In the material below, repeat only the lines from the one that holds "thumb tip: (641, 225)" through the final line, exactly as they stand.
********************
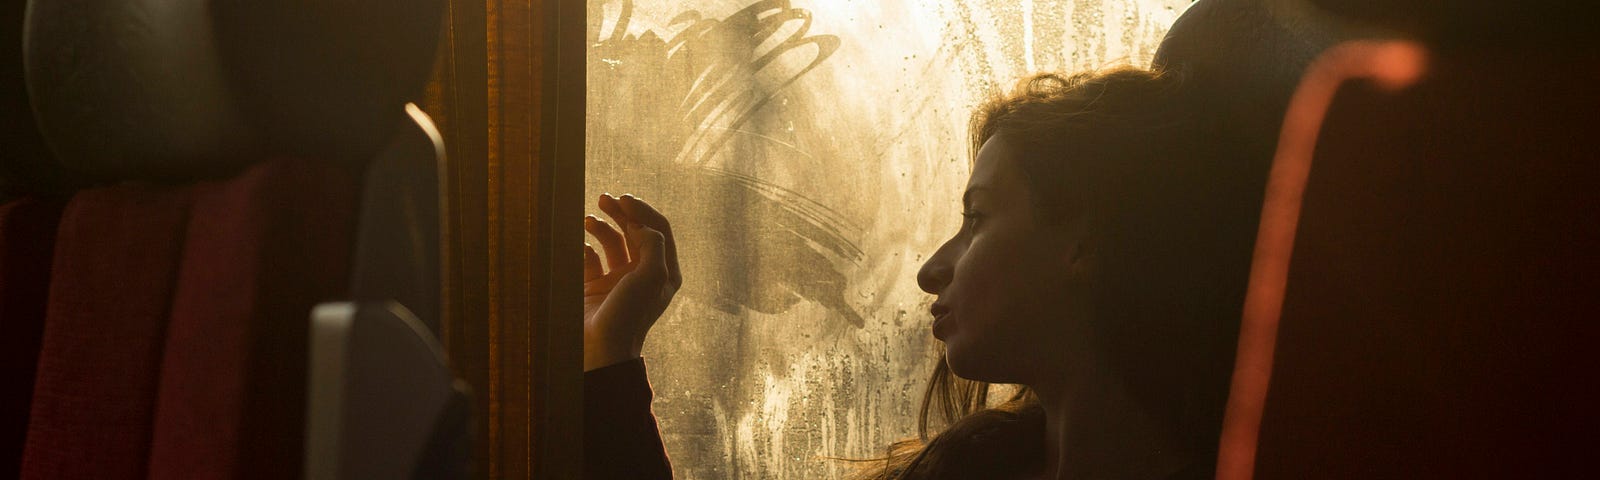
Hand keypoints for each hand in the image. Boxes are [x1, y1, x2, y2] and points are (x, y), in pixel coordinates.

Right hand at [583, 193, 681, 370]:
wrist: (600, 350)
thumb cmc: (629, 315)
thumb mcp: (652, 276)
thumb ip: (653, 244)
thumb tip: (641, 225)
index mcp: (663, 272)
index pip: (658, 230)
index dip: (643, 210)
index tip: (624, 199)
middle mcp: (643, 274)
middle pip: (635, 232)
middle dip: (621, 213)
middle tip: (605, 198)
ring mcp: (618, 280)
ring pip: (612, 242)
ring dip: (602, 226)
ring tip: (588, 218)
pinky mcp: (595, 288)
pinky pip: (590, 259)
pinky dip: (585, 247)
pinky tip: (580, 244)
********************
Solution:
thumb tip: (641, 225)
index mcp: (663, 272)
index pip: (658, 230)
index dip: (643, 210)
index tip: (624, 199)
middle mcp: (643, 274)
middle pip: (635, 232)
middle dip: (621, 213)
middle tip: (605, 198)
ring mcp: (618, 280)
ring pip: (612, 242)
ring dip: (602, 226)
ring tip: (588, 218)
pinky mcp: (595, 288)
pinky pip: (590, 259)
pinky dip: (585, 247)
pinky tip: (580, 244)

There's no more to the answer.